Question

A sinusoidal voltage $\mathrm{V}=200 \sin 314 \mathrm{t}$ is applied to a $10 \Omega$ resistor. Find:
(i) rms voltage,
(ii) rms current and
(iii) power dissipated as heat.

Answer 1

We know that rms voltage is defined as the voltage of a sinusoidal source in case of any electromotive force which is used as the source. The value of the current that is carried by the sinusoidal wave of a source is defined as the rms current. And lastly, we know that when there is production of heat or undesirable quantity of energy which results in the loss of power, then it is known as power dissipation.

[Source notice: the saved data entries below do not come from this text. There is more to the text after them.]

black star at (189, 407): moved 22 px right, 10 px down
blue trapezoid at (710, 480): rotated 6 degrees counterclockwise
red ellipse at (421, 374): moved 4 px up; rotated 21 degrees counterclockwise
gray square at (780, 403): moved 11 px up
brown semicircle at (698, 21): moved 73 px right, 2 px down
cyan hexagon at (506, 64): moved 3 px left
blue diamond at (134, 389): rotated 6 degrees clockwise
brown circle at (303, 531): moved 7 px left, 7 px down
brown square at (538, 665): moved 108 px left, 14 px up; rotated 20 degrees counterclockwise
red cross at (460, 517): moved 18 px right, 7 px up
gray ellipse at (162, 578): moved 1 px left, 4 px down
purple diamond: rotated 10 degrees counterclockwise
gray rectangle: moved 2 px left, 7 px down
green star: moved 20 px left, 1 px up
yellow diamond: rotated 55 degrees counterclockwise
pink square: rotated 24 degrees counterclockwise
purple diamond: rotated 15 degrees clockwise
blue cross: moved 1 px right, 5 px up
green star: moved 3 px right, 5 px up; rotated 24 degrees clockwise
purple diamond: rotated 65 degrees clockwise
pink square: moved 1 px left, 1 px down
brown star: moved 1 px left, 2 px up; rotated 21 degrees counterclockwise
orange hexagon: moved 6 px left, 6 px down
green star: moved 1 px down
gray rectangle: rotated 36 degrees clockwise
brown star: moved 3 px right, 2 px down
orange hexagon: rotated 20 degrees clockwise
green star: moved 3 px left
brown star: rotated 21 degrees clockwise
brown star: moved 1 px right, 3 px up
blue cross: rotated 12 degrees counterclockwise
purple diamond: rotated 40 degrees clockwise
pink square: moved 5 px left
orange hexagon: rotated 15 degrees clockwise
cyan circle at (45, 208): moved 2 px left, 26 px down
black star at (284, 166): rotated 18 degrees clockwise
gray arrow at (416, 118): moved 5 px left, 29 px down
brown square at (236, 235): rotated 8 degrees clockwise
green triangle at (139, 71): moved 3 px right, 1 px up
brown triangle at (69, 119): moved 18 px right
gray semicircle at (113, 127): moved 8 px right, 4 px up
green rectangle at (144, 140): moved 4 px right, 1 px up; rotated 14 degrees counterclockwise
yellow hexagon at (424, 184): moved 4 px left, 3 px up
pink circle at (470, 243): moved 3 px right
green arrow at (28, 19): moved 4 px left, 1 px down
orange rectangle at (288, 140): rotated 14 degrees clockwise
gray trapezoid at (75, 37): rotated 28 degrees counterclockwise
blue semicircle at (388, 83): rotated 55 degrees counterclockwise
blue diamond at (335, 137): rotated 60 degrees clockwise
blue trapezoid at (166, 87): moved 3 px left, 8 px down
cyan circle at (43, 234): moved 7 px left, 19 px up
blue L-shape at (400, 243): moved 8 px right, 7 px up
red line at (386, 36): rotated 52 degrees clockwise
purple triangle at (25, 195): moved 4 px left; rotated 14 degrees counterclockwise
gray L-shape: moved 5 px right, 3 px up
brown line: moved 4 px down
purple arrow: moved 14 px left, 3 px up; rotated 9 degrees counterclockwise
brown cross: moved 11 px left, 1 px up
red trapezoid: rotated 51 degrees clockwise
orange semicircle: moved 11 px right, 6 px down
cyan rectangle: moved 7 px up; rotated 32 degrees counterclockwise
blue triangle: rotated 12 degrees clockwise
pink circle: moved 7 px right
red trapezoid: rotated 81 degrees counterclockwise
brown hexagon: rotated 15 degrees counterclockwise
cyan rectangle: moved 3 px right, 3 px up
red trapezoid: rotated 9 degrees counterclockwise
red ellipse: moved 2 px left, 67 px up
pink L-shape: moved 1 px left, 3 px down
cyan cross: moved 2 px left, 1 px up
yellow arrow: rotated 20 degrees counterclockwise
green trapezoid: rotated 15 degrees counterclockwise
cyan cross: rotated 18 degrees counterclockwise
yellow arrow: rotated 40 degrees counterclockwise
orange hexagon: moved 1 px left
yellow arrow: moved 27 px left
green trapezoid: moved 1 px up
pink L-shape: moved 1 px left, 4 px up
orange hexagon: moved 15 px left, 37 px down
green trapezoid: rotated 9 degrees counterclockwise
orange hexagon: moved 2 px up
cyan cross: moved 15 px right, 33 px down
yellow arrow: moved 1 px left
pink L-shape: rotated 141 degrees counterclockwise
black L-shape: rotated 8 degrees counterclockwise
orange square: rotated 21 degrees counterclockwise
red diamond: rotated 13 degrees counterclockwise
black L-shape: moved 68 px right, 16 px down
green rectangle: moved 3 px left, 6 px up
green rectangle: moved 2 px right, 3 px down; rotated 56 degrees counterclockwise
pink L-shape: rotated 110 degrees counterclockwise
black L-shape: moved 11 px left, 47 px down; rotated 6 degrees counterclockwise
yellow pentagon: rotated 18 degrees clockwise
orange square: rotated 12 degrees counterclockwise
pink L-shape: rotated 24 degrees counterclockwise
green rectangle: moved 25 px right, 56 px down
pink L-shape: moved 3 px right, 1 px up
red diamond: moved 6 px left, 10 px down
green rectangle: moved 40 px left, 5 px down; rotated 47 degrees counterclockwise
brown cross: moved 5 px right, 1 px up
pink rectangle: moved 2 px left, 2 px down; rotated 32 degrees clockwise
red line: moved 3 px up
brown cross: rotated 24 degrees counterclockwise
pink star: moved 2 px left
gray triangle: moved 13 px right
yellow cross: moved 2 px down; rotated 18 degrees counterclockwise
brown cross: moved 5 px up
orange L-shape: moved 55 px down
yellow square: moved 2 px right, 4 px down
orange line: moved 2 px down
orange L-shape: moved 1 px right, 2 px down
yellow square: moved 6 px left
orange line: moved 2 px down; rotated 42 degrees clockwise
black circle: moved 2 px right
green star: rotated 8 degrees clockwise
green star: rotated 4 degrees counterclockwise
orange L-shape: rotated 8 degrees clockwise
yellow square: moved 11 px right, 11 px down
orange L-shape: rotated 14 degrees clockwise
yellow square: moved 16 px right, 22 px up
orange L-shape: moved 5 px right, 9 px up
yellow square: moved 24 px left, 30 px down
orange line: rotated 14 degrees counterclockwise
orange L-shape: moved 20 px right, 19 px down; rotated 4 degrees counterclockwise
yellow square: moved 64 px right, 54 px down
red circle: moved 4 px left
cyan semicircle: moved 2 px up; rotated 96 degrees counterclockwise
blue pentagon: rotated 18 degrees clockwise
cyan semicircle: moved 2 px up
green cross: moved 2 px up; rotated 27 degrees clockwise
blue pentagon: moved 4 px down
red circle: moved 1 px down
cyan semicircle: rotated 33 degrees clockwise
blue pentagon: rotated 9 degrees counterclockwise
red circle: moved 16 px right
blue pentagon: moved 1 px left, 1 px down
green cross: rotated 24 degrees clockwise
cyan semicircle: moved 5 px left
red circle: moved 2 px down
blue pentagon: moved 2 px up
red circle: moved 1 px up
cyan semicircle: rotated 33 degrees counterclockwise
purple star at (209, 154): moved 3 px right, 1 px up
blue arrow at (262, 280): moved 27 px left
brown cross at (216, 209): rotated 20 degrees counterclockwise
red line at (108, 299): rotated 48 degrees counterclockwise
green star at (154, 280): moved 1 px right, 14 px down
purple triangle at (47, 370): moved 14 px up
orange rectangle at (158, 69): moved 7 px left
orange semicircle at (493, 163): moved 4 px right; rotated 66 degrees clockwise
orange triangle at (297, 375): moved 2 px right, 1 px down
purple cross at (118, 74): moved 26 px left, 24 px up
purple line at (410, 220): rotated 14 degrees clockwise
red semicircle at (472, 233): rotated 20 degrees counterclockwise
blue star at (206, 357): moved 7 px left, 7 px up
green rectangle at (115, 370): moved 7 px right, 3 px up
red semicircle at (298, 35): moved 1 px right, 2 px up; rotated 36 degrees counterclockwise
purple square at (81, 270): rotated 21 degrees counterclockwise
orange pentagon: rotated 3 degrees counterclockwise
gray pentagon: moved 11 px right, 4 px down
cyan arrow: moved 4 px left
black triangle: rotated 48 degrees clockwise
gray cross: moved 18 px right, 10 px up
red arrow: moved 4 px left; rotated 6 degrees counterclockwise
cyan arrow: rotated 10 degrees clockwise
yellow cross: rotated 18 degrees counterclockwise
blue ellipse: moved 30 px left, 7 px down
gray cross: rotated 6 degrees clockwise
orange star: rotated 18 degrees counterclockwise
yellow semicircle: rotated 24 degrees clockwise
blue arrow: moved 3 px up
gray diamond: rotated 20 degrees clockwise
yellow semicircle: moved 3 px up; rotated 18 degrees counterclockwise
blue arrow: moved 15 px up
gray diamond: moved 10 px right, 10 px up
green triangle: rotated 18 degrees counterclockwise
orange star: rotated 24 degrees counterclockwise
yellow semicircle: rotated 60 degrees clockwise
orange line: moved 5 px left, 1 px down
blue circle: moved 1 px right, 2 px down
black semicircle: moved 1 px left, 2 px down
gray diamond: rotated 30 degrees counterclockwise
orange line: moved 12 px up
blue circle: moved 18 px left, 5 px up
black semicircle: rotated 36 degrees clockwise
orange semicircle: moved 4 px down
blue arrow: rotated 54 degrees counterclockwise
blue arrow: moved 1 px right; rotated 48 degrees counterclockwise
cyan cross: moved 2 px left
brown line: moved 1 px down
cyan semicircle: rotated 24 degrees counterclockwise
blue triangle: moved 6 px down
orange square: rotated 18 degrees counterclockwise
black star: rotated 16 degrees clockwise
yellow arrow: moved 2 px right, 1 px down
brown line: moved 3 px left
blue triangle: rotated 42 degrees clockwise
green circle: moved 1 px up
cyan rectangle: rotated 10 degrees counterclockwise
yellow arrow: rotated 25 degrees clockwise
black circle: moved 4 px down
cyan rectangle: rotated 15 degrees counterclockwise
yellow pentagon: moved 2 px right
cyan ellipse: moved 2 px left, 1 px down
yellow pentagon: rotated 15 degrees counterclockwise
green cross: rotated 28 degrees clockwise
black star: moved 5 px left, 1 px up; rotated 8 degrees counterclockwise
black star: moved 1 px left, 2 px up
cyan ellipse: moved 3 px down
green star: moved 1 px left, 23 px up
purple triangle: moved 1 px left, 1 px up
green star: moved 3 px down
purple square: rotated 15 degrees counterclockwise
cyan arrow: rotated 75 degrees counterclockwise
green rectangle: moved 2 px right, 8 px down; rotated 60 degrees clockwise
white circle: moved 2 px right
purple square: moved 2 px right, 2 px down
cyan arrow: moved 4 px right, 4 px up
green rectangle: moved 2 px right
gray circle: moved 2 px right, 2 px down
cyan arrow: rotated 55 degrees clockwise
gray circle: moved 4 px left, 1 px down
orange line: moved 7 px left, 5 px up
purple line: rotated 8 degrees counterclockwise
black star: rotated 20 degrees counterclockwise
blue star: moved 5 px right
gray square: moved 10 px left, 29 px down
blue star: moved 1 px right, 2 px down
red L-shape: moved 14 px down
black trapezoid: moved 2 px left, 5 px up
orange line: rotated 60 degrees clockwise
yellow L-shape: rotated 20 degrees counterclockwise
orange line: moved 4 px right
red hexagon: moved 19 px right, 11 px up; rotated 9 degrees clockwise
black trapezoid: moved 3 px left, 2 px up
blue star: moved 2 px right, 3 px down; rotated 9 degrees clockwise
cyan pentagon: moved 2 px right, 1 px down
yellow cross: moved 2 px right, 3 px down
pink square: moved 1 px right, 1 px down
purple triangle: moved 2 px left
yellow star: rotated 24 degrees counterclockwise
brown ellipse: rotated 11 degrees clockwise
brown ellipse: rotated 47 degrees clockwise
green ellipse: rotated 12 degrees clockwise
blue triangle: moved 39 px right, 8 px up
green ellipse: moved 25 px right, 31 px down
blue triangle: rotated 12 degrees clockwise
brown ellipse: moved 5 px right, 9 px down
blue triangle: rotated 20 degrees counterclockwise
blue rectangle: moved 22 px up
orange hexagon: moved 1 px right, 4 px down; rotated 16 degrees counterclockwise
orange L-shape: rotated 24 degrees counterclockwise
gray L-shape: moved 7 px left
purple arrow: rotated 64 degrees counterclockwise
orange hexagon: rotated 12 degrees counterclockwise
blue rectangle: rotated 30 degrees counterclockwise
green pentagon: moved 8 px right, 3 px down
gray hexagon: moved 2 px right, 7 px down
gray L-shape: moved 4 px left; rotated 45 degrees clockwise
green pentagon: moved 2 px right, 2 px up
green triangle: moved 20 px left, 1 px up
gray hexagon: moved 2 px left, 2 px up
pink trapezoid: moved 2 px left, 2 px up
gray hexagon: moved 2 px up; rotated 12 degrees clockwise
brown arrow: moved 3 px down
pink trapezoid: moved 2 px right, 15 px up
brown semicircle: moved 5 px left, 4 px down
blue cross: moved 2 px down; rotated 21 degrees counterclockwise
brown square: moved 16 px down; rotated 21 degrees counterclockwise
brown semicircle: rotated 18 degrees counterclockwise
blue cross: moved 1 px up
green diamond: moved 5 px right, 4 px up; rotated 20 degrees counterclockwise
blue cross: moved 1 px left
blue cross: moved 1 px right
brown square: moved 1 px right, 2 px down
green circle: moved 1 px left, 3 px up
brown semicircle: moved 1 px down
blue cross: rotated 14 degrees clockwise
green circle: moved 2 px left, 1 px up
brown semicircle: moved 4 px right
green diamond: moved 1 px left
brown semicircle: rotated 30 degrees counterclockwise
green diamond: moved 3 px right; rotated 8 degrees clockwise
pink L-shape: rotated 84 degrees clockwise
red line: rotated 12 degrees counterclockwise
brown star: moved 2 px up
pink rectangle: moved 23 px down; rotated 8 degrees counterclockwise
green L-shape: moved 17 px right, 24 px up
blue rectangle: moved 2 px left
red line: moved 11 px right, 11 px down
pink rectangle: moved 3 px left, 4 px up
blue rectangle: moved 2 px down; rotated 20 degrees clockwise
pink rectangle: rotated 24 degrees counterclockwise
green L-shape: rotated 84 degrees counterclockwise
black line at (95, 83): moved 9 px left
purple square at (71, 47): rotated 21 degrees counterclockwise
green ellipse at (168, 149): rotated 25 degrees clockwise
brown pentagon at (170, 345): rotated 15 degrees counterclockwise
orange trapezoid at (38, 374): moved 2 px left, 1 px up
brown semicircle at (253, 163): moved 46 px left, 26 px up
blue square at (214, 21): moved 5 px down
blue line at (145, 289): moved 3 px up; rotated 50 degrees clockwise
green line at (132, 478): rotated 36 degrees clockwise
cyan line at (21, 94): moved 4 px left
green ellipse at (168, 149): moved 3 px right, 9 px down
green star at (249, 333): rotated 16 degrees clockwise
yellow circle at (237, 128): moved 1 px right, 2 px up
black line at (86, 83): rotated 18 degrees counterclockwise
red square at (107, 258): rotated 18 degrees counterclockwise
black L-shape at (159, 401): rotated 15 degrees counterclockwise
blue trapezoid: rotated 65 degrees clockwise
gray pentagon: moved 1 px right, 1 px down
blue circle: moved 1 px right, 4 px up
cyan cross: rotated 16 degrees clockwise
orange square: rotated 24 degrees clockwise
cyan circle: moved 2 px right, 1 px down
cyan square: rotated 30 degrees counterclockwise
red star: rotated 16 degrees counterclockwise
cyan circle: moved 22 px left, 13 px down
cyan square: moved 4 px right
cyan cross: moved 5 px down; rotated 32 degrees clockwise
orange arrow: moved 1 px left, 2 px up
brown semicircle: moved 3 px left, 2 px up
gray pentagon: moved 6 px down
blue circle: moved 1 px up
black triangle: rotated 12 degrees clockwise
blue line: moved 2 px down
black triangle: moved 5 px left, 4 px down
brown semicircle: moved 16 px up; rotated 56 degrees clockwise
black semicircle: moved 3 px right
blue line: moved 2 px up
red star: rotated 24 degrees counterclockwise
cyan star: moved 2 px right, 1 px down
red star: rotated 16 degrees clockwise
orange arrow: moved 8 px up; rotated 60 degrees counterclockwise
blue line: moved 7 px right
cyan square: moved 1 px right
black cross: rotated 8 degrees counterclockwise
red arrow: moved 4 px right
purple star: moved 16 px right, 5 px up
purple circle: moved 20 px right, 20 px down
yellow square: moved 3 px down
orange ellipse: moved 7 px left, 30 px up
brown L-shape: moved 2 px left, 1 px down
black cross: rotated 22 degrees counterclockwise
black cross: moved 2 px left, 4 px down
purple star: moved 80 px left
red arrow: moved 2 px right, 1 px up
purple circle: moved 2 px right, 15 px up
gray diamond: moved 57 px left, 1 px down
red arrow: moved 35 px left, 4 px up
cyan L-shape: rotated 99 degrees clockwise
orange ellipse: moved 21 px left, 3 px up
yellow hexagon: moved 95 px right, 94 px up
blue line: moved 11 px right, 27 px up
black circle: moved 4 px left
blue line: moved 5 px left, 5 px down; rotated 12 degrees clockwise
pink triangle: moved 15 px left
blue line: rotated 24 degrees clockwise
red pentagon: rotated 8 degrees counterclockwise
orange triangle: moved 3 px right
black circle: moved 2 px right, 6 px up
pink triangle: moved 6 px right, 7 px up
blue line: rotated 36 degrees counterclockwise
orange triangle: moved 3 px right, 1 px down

Complete step by step answer:
We know that according to the question $\mathrm{V}=200 \sin 314 \mathrm{t}$ and $\mathrm{R}=10 \Omega$ comparing it with original equation we get $, \mathrm{V}_{\mathrm{m}}=200 \mathrm{~V}$.
Now let us solve to find the rms voltage:
The expression to find the rms voltage is given as:
$\Rightarrow \mathrm{V}_{\mathrm{rms}}=\dfrac{\mathrm{V}_{\mathrm{m}}}{\sqrt{2}}$
Now we have to put the values in the above expression to get the answer as:
$\Rightarrow 0.707 \times 200=141.4 \mathrm{~V}$
Hence, the value of rms voltage is 141.4 V
Now we have to find the value of rms current
The expression to find the rms current is given as:
$\Rightarrow \mathrm{I}_{\mathrm{rms}}=\dfrac{\mathrm{V}_{\mathrm{rms}}}{\mathrm{R}}$
Now we have to put the values in the above expression to get the answer as:
$\Rightarrow \dfrac{141.4}{10}=14.14 \mathrm{~A}$
Hence, the value of rms current is 14.14 A.
Now we have to find the value of power dissipation.
The expression to find the power dissipate is given as:
$\Rightarrow \mathrm{P}=\mathrm{V}_{\mathrm{rms}} \mathrm{I}_{\mathrm{rms}} \cos \theta$
Now we can say that here $\cos \theta$ is power factor which is equal to 1 for pure resistive circuit since voltage and current are in same phase,
$\Rightarrow \mathrm{P}=141.4 \times 14.14=1999.69 \simeq 2000 \mathrm{~W}$

Hence, the power dissipate is given as 2000 W.

Note: We should know that the effect of power dissipation is very important for us to know. The greater will be the value of the power the more amount of heat will be dissipated by that particular component. This will result in the increase in temperature of that component.